SELECTED PASSAGE section start

When buying salmon for smoking, you need to know that the type of salmon you get, its freshness, and its oil content all will affect the final flavor and texture of the smoked fish.
The oil content, the texture, and the firmness of the flesh varies from species to species, so when buying salmon, knowing these differences will enable you to create the perfect smoked salmon!
The higher the oil content, the more flavorful, buttery and moist the finished product will be. Some people prefer a lightly flavored salmon, so for them a low oil content salmon would be the right choice, like the Chum or the Pink salmon. For those with the desire for a richer flavor, King or Sockeye would be the best choice.
Freshness is the most important aspect of buying salmon, as it is with any fish. All fish is delicate and it spoils quickly after being killed.
If not immediately flash frozen or kept on ice, micro-organisms will quickly multiply in the flesh, causing a strong fishy odor and a mushy texture. You do not want to eat fish that's less than perfect.
If the salmon still retains the head, check the eyes. They should be bright and clear, with no signs of cloudiness. The skin should also be bright and shiny, and the flesh should be clean and even in color.
Much salmon is sold in sealed packages in the meat case, and it's impossible to know what you're getting unless the package is opened. When buying salmon packaged like this, you can test the flesh for firmness and freshness.
Press your finger into the fish. If it's fresh, it will spring back to its original shape…if it doesn't spring back, it may be spoiled or partially spoiled.

SELECTED PASSAGE section end
DATASET ENTRIES section start

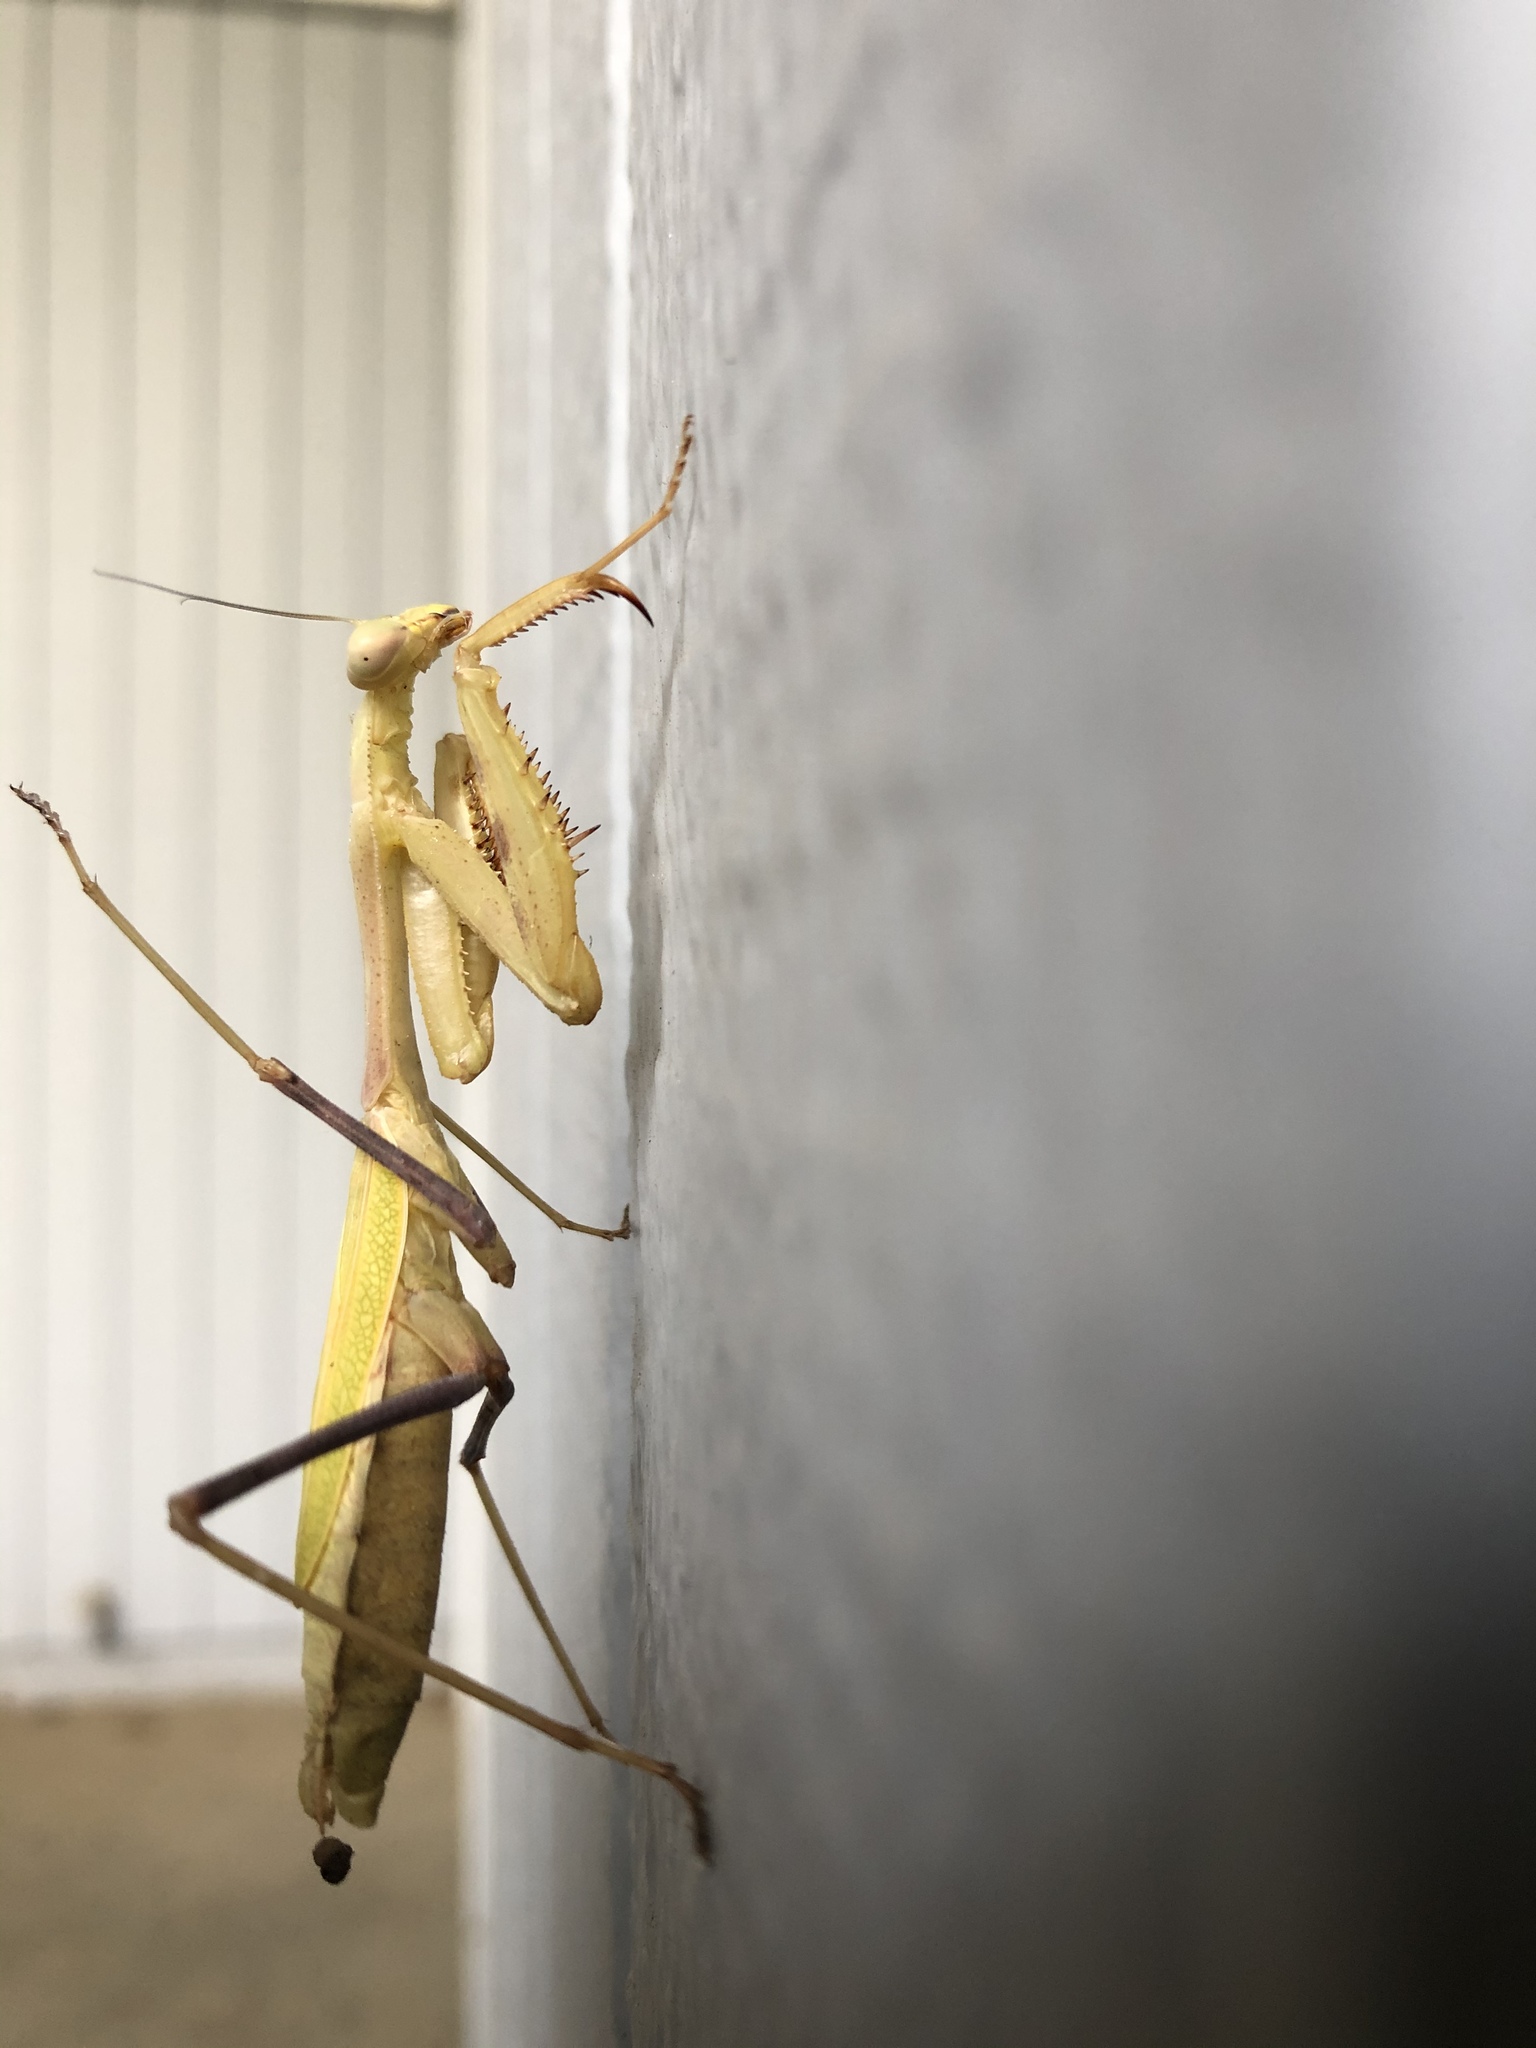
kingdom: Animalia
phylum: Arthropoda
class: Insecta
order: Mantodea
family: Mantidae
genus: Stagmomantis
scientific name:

DATASET ENTRIES section end

§ TASK STATEMENT:
Answer these questions from the salmon-buying text.
(a) Which two salmon does it name as low oil content choices?
(b) What should the eyes look like on a salmon that still has its head?
(c) What does fresh fish do when you press your finger into it?
The lines are separate material, unrelated to the salmon-buying text.

§ WRITTEN ANSWER:
(a) Chum and Pink salmon.
(b) Bright and clear, with no signs of cloudiness.
(c) It springs back to its original shape.